2 1/2 pounds of chuck roast cut into 1 inch chunks

2 cups of chopped onions

3 garlic cloves pressed or chopped

1 tablespoon of garam masala

1 tablespoon of paprika

1 teaspoon of ground cumin

1/2 teaspoon of cayenne pepper

1/2 teaspoon turmeric

1/8 teaspoon of cinnamon or 1/2 stick

1 whole star anise

1 1/2 cups dry red wine

1 15oz can of beef broth

2 carrots cut fairly thick on a bias

1 14 1/2 ounce can petite diced tomatoes with juice

1 cup of golden raisins

optional: A few cut up figs and dried apricots. If using, cut back on the raisins for a total of one full cup.

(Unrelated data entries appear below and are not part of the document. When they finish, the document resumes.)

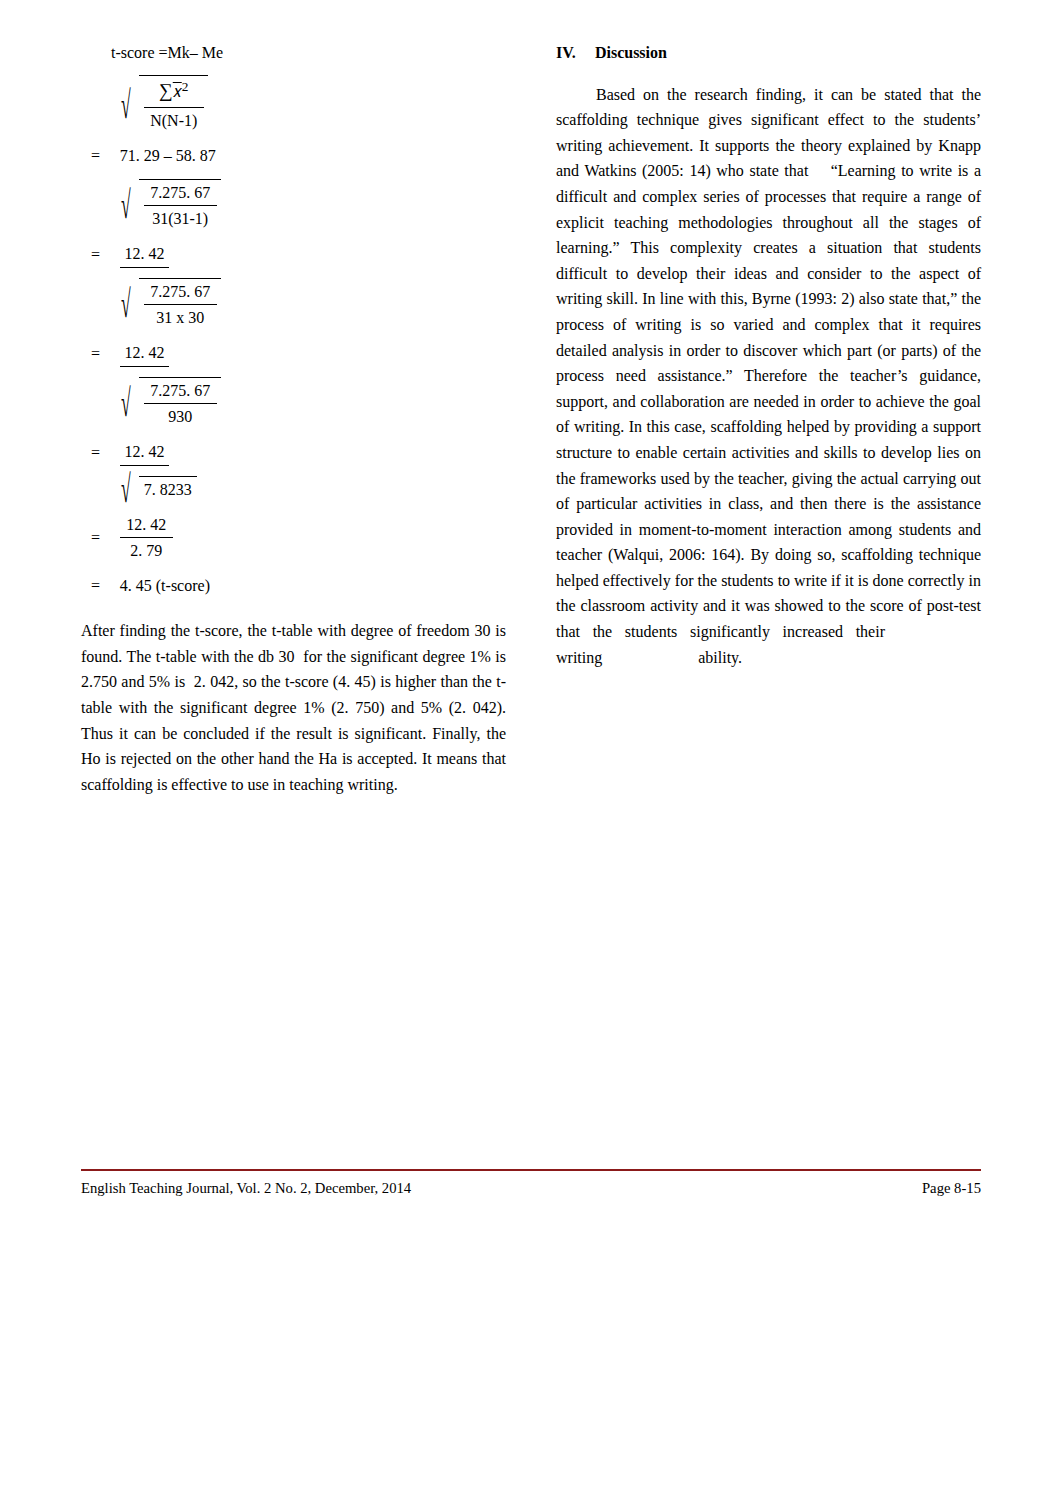t-score =Mk– Me
∑𝑥2 N(N-1)
= 71. 29 – 58. 87
7.275. 67 31(31-1)
= 12. 42
7.275. 67 31 x 30
= 12. 42
7.275. 67 930
= 12. 42
7. 8233
= 12. 42 2. 79
= 4. 45 (t-score)
After finding the t-score, the t-table with degree of freedom 30 is found. The t-table with the db 30 for the significant degree 1% is 2.750 and 5% is 2. 042, so the t-score (4. 45) is higher than the t-table with the significant degree 1% (2. 750) and 5% (2. 042). Thus it can be concluded if the result is significant. Finally, the Ho is rejected on the other hand the Ha is accepted. It means that scaffolding is effective to use in teaching writing.
IV. Discussion
Based on the research finding, it can be stated that the scaffolding technique gives significant effect to the students’ writing achievement. It supports the theory explained by Knapp and Watkins (2005: 14) who state that “Learning to write is a difficult and complex series of processes that require a range of explicit teaching methodologies throughout all the stages of learning.” This complexity creates a situation that students difficult to develop their ideas and consider to the aspect of writing skill. In line with this, Byrne (1993: 2) also state that,” the process of writing is so varied and complex that it requires detailed analysis in order to discover which part (or parts) of the process need assistance.” Therefore the teacher’s guidance, support, and collaboration are needed in order to achieve the goal of writing. In this case, scaffolding helped by providing a support structure to enable certain activities and skills to develop lies on the frameworks used by the teacher, giving the actual carrying out of particular activities in class, and then there is the assistance provided in moment-to-moment interaction among students and teacher (Walqui, 2006: 164). By doing so, scaffolding technique helped effectively for the students to write if it is done correctly in the classroom activity and it was showed to the score of post-test that the students significantly increased their writing ability.
English Teaching Journal, Vol. 2 No. 2, December, 2014 Page 8-15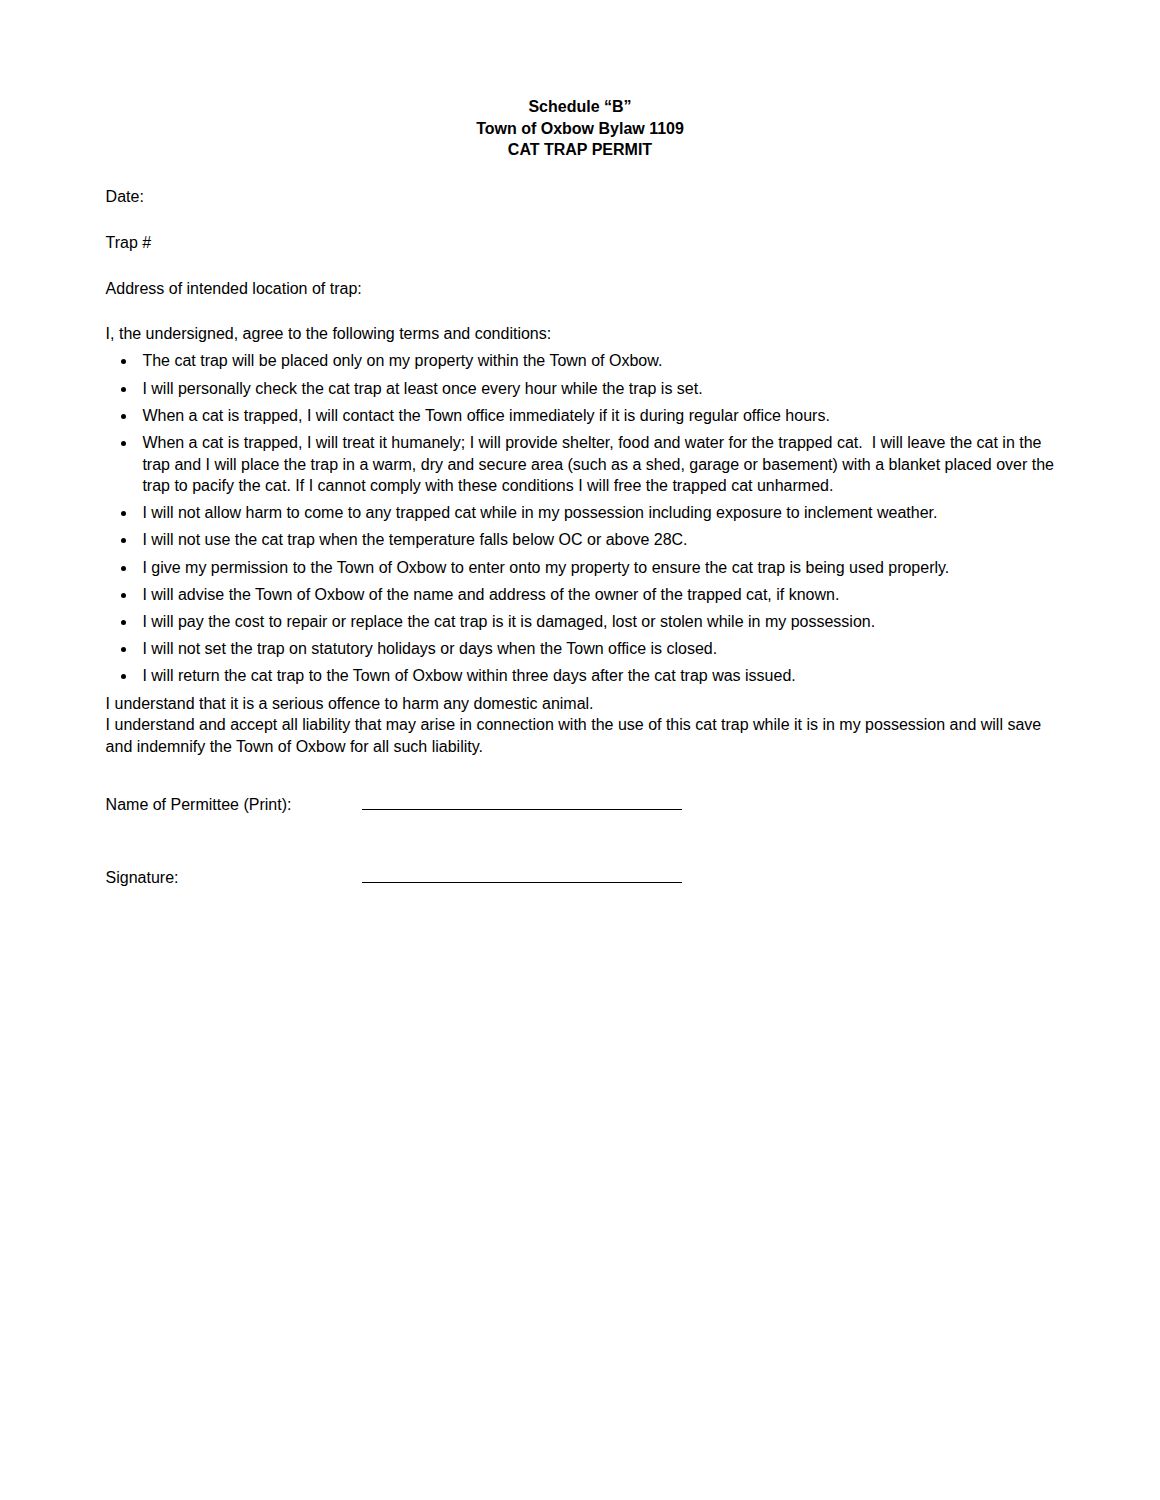Schedule “B”
Town of Oxbow Bylaw 1109
CAT TRAP PERMIT
Date:
Trap #
Address of intended location of trap:
I, the undersigned, agree to the following terms and conditions:
The cat trap will be placed only on my property within the Town of Oxbow.
I will personally check the cat trap at least once every hour while the trap is set.
When a cat is trapped, I will contact the Town office immediately if it is during regular office hours.
When a cat is trapped, I will treat it humanely; I will provide shelter, food and water for the trapped cat. I will leave the cat in the trap and I will place the trap in a warm, dry and secure area (such as a shed, garage or basement) with a blanket placed over the trap to pacify the cat. If I cannot comply with these conditions I will free the trapped cat unharmed.
I will not allow harm to come to any trapped cat while in my possession including exposure to inclement weather.
I will not use the cat trap when the temperature falls below OC or above 28C.
I give my permission to the Town of Oxbow to enter onto my property to ensure the cat trap is being used properly.
I will advise the Town of Oxbow of the name and address of the owner of the trapped cat, if known.
I will pay the cost to repair or replace the cat trap is it is damaged, lost or stolen while in my possession.
I will not set the trap on statutory holidays or days when the Town office is closed.
I will return the cat trap to the Town of Oxbow within three days after the cat trap was issued.
I understand that it is a serious offence to harm any domestic animal.
I understand and accept all liability that may arise in connection with the use of this cat trap while it is in my possession and will save and indemnify the Town of Oxbow for all such liability.
Name of Permittee (Print):
Signature:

Directions: Heat a few tablespoons of oil in a dutch oven. Salt and pepper the beef. Brown in batches and set aside. Add onions and saute until golden. Add garlic and all the dry spices and saute until very fragrant being careful not to burn the spices. Add the wine and simmer until reduced to a glaze (should coat the back of the spoon) continue stirring. Add all the other ingredients except the beef and bring to a simmer. Add the beef and any juices left in the bowl. Cover and braise in a 325 degree oven for 2 hours. Serve over couscous.